Within this material, find every line where the string "random" appears, and copy it out.

::: RECORDS SHOWN :::

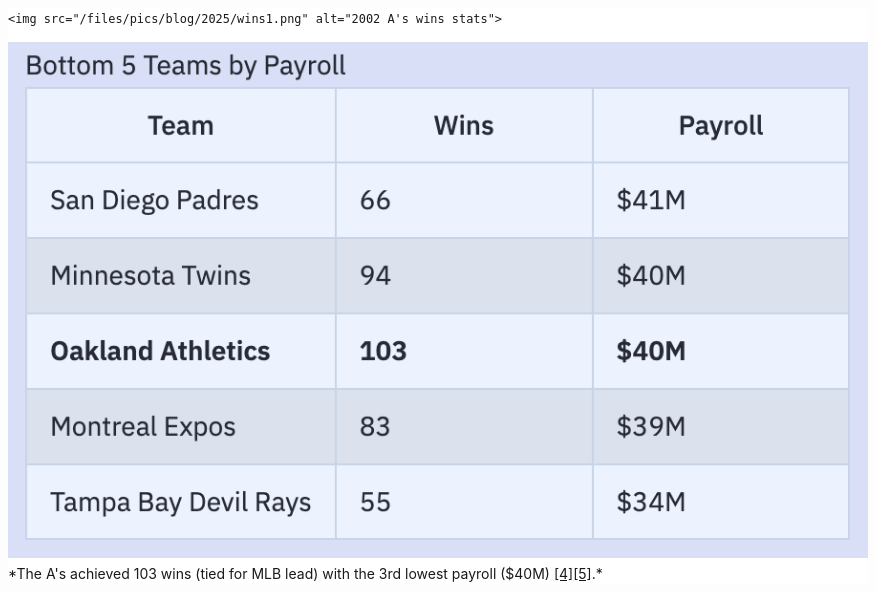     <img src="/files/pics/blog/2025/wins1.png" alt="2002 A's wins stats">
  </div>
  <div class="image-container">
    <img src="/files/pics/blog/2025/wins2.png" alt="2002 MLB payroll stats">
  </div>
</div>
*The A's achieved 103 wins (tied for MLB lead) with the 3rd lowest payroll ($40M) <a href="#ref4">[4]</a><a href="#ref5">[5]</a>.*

:::
::: RECORDS SHOWN :::

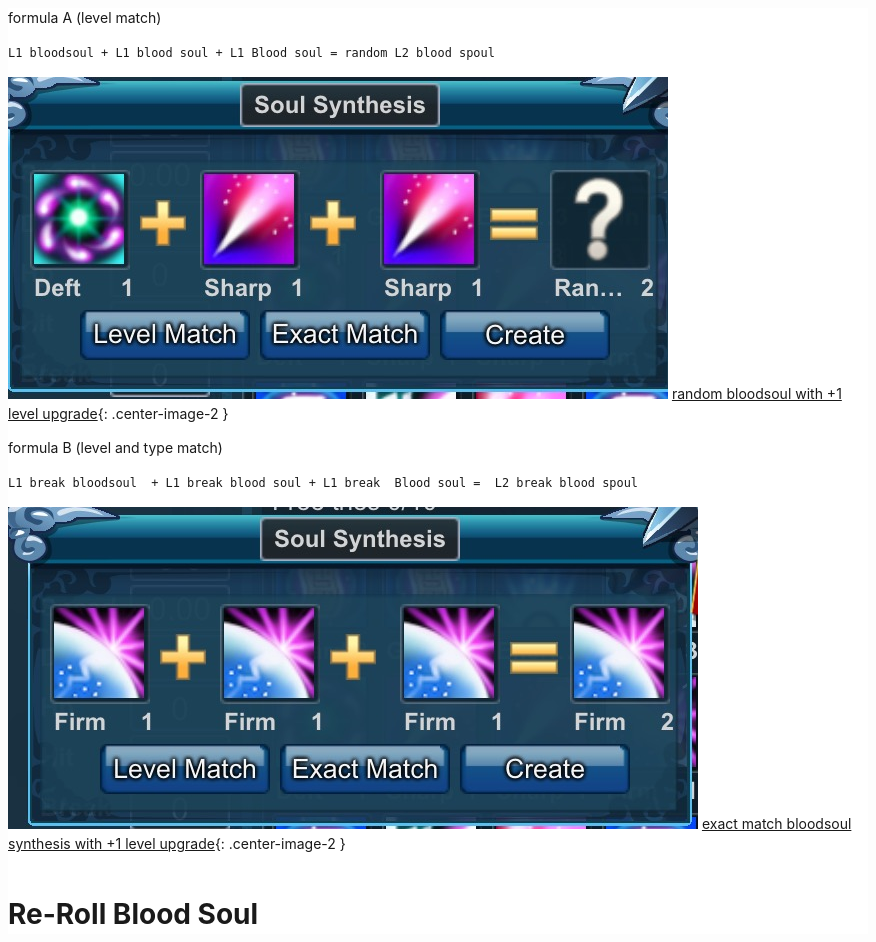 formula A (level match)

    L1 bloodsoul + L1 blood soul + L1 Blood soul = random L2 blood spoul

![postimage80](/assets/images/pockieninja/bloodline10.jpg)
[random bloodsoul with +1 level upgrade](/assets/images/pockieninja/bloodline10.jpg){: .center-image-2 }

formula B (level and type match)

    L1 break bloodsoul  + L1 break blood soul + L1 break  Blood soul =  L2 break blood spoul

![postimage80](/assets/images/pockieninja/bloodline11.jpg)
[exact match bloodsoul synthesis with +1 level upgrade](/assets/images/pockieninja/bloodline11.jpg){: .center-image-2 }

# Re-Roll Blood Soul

:::
::: RECORDS SHOWN :::

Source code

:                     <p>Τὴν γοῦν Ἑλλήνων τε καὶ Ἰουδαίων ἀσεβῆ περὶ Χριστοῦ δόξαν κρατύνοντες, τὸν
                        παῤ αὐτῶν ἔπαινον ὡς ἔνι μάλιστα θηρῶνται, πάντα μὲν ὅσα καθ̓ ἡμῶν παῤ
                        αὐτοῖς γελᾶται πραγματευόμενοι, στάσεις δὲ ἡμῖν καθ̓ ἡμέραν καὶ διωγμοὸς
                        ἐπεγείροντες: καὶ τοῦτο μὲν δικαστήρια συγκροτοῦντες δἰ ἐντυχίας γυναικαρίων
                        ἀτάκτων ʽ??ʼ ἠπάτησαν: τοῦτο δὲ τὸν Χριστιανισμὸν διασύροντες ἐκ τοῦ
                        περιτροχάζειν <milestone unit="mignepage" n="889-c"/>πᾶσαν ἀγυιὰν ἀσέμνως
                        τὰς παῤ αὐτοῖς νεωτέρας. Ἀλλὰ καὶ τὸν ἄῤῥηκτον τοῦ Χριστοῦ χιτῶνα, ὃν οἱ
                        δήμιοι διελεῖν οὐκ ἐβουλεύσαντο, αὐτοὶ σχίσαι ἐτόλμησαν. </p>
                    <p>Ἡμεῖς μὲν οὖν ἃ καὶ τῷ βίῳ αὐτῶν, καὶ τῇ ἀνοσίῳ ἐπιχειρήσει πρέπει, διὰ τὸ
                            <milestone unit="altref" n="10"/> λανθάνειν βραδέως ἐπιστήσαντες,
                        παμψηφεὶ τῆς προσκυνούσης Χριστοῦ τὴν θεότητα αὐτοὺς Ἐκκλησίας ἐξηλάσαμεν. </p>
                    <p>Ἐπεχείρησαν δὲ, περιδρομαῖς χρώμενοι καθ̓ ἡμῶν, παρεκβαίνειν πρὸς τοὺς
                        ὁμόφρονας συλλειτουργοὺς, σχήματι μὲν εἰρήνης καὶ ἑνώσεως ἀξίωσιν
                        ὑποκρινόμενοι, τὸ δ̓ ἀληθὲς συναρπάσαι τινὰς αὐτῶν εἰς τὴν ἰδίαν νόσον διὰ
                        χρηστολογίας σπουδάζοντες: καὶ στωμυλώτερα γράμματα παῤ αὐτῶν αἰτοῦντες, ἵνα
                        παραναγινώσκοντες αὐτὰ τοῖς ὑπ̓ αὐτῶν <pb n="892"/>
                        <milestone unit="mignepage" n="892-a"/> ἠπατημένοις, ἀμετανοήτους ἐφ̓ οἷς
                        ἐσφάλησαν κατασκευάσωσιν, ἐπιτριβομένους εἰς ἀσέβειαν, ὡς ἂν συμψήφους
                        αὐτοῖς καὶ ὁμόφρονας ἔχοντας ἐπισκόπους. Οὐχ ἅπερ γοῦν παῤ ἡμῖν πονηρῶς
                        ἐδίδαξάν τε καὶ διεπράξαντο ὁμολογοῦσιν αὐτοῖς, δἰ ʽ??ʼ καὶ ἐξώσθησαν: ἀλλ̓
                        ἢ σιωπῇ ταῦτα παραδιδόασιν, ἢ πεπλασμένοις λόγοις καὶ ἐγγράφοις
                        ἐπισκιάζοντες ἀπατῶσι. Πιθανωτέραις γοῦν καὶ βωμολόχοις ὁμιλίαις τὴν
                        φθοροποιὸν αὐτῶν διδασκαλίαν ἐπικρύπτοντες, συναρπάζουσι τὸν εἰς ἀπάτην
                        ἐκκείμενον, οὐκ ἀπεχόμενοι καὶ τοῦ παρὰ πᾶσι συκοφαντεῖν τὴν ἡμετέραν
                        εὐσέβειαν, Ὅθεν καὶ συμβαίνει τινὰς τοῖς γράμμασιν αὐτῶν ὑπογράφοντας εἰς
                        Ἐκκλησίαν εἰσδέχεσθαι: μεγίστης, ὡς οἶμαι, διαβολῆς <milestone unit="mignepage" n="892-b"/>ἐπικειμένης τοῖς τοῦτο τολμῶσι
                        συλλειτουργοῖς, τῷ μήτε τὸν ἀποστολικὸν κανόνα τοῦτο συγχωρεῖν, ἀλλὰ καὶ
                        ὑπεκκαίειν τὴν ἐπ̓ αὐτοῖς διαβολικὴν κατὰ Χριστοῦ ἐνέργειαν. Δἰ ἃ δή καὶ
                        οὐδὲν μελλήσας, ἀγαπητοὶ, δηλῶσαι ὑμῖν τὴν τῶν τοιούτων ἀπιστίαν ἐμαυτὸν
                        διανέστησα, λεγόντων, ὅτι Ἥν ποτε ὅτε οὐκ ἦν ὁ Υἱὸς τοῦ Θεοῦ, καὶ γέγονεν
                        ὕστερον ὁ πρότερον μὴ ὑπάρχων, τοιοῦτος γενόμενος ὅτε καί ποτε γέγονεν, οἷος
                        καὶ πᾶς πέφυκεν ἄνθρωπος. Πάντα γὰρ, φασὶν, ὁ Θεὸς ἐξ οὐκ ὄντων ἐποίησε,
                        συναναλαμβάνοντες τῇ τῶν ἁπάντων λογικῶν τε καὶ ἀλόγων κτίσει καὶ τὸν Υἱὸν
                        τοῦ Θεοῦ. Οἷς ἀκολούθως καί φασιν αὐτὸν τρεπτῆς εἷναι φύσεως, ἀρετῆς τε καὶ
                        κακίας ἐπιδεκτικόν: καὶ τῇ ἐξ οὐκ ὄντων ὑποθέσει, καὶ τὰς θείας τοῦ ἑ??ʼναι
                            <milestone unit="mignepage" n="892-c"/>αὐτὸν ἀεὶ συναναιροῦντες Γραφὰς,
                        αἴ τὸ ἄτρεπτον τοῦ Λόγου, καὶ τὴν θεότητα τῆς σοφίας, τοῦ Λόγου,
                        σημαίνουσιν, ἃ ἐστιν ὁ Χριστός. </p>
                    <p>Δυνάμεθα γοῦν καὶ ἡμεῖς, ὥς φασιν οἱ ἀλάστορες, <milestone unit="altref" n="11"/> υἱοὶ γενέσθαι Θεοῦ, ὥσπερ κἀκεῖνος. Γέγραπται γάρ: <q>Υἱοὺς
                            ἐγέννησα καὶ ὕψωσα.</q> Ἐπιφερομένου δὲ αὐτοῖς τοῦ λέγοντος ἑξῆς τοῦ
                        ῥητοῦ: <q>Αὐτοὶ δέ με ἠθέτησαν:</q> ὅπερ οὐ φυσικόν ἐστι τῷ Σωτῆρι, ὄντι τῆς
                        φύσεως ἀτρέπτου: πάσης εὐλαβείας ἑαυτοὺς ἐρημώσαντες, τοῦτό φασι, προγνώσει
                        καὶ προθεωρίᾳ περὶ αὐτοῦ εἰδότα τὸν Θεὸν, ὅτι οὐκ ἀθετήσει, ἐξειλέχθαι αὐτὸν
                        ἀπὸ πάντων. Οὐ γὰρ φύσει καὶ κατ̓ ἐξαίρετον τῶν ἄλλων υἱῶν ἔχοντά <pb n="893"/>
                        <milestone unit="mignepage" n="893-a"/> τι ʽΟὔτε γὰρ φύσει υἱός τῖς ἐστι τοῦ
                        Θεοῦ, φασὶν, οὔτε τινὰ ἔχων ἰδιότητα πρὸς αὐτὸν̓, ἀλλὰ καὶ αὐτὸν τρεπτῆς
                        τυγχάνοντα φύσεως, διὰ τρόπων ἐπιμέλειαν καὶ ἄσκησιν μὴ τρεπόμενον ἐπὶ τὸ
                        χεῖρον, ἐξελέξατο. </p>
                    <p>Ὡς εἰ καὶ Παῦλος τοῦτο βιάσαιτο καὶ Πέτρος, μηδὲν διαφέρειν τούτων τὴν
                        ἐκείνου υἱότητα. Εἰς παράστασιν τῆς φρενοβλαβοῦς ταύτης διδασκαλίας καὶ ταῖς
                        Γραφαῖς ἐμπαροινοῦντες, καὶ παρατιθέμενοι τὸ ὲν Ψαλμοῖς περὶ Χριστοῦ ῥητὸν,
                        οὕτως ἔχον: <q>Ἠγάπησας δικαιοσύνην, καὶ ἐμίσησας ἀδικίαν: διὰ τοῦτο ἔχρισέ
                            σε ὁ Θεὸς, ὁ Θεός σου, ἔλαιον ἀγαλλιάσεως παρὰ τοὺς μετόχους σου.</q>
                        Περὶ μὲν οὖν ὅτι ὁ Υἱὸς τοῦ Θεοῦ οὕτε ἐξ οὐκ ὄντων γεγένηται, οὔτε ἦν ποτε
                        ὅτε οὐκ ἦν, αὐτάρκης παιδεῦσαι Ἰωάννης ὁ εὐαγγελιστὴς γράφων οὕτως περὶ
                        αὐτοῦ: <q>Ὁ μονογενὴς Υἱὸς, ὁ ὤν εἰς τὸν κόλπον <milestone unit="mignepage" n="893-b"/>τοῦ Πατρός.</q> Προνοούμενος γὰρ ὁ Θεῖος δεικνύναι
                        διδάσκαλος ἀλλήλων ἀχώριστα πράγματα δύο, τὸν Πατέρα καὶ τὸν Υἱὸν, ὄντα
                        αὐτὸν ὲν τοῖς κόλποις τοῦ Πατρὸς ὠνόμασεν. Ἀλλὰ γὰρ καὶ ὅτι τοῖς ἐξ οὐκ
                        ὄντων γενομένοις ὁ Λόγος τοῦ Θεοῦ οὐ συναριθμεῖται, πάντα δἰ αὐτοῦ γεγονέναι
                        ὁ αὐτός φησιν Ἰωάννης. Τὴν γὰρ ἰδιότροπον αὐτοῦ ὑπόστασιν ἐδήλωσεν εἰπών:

:::

* WRITTEN SOLUTION
    L1 bloodsoul + L1 blood soul + L1 Blood soul = random L2 blood spoul
[random bloodsoul with +1 level upgrade](/assets/images/pockieninja/bloodline10.jpg){: .center-image-2 }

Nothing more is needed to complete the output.